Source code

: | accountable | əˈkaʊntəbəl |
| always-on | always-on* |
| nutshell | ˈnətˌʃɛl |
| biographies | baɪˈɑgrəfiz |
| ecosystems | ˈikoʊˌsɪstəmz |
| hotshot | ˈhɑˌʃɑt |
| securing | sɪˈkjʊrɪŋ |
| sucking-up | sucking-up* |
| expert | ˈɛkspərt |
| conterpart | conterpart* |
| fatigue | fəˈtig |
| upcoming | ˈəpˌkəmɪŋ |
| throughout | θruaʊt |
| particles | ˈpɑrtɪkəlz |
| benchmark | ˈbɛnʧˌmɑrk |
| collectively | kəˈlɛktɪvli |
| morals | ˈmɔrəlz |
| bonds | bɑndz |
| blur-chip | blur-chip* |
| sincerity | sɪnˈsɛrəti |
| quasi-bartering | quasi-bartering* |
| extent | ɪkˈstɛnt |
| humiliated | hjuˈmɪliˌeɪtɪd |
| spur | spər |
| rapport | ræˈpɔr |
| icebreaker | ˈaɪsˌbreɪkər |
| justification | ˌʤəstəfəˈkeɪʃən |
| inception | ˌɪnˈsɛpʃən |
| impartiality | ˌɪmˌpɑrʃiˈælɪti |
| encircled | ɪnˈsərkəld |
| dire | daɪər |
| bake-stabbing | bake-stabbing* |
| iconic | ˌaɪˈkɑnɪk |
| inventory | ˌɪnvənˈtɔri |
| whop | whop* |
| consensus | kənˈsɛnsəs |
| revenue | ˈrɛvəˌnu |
--
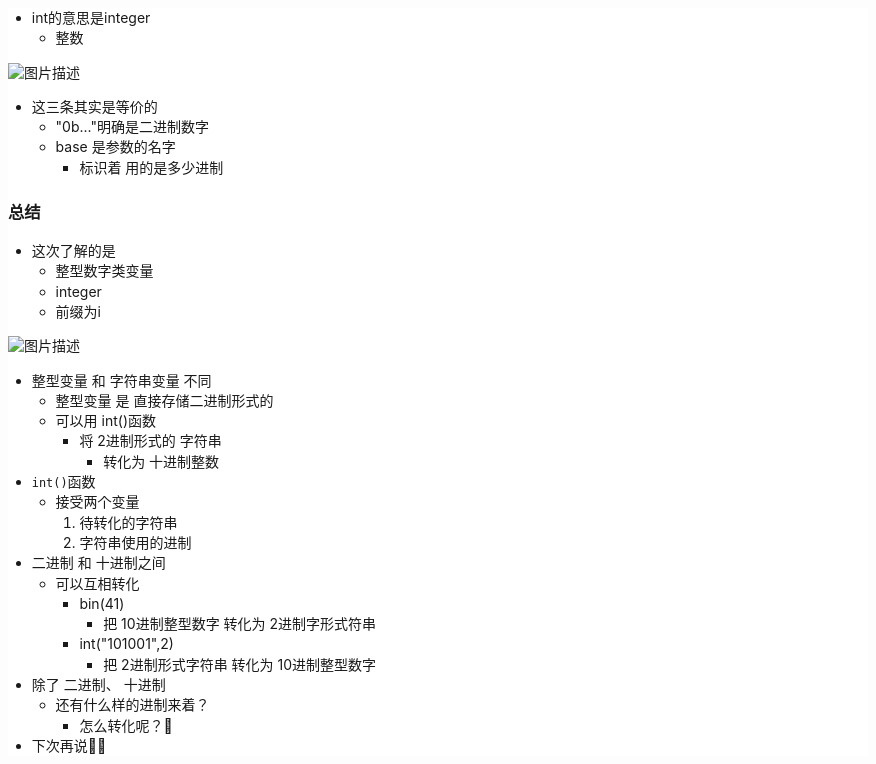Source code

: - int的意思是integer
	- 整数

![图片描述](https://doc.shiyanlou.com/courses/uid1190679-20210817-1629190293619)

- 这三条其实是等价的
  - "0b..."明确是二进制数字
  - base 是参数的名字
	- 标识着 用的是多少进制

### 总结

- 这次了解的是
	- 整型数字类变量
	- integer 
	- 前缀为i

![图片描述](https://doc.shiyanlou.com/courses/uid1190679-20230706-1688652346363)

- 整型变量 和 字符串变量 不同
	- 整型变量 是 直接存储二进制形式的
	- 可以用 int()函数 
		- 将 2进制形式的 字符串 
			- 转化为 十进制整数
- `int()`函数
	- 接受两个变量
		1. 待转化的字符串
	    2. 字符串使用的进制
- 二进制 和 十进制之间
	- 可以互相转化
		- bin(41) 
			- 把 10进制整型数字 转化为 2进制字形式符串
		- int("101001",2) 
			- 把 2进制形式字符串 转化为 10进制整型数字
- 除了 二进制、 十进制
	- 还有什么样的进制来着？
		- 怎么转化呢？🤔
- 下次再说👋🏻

• Brief
Return each line of the material above that holds the string "shiyanlou".

• Task answer
![图片描述](https://doc.shiyanlou.com/courses/uid1190679-20210817-1629190293619)
![图片描述](https://doc.shiyanlou.com/courses/uid1190679-20230706-1688652346363)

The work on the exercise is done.